Subconsciously inspired by the passing of family members, friends, pets, and fellow musicians — such as POWER TRIP’s Riley Gale and THE BLACK DAHLIA MURDER’s Trevor Strnad — Garrett uses Ghost At The Gallows as a monologue on death and the great beyond, told from the different stages of the grieving process. The bluesy, doomy balladeering of These Two Hands paints a picture of grief’s darker times — “Everyday I wake up paralysed / We did all we could to keep you alive / Learn to live without you by my side / Wishing I am the one who died” — to hauntingly heavy effect, whilst Give Her To The River goes round the houses, saying a little with a lot when they’ve could’ve maximised the powerful one-liner “In the fire we transform, in the water be reborn” which says it best.
Ghost At The Gallows is bookended by two seven-minute monoliths — Give Her To The River and the title track — however neither justifies their runtime, instead exposing SPIRIT ADRIFT’s achilles heel: overindulgence. Just like Augustus Gloop in the chocolate fountain, these tracks sacrifice a diet of substance in favour of indulging in their favourite thing: unleashing power chords so pretty you’ll shut your eyes and see yourself travelling down the Rainbow Road.
The singles — Barn Burner, Death Won’t Stop Me and I Shall Return — are the standouts, and they all share the same secret: they’re straight-up arena-ready heavy metal bangers.

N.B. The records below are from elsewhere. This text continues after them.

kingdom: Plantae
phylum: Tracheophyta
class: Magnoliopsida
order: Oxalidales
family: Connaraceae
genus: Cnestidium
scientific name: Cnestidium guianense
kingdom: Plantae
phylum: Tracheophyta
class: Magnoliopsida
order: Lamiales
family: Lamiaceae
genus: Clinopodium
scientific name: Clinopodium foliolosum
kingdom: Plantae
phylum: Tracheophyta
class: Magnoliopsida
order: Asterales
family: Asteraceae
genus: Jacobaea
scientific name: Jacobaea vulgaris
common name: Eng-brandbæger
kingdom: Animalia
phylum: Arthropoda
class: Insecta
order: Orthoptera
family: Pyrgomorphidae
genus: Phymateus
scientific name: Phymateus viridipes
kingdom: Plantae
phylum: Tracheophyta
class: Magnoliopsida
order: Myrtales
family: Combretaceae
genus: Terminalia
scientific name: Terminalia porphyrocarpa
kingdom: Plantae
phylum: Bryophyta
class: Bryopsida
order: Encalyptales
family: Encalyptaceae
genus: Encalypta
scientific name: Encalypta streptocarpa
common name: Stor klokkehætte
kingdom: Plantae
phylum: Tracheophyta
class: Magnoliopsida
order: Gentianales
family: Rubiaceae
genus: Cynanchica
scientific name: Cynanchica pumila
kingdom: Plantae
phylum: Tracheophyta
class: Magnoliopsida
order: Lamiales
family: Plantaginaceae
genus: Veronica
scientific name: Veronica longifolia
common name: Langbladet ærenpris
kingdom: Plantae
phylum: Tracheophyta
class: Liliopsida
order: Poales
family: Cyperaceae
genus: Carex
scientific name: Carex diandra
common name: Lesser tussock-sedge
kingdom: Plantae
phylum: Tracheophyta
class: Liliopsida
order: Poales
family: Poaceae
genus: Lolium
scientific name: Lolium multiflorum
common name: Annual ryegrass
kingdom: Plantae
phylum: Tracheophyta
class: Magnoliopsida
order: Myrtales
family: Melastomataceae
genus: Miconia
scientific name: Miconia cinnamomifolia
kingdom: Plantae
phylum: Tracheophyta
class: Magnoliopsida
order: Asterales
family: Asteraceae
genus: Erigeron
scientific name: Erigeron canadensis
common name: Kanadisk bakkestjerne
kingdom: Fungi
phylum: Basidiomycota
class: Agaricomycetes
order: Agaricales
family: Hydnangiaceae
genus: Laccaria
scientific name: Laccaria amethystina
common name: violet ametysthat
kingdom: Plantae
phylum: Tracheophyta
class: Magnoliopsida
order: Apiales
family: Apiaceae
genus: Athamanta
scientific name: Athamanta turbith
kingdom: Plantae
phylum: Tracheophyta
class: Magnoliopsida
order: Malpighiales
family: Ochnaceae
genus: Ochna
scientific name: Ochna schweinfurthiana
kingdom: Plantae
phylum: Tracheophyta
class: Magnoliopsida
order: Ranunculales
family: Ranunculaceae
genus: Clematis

Barn Burner burns the house down, soaking the track in kerosene-loaded solos and setting fire to the sound of Michael Arellano’s machine-gun drums; whilst Death Won’t Stop Me and I Shall Return lean into The Hunter-era MASTODON, where they douse death in a shroud of groove-driven stoner-rock with stadium-sized choruses.
Hanged Mans Revenge could reach similar heights, however its chorus leaves a lot to be desired, and its overreliance on a heavy metal trope feels like new dogs being taught old tricks, whilst the psychedelic-doom and pavement-pounding drumbeats of Siren Of The South are too at odds with each other to be anything but artists throwing spaghetti at walls, with some of it sticking and some of it flopping back into the pot.
If you order Ghost At The Gallows for dinner, a flavoursome pizza from Naples you will not find. But if you’re looking to eat nothing but the meatiest riffs you’ve ever seen in your life until your full to bursting, then SPIRIT ADRIFT have made the album for you. Sure, it’s a good time, but this many albums in, shouldn’t it be a great time?
Rating: 7/10
Ghost At The Gallows is set for release on August 18th via Century Media Records.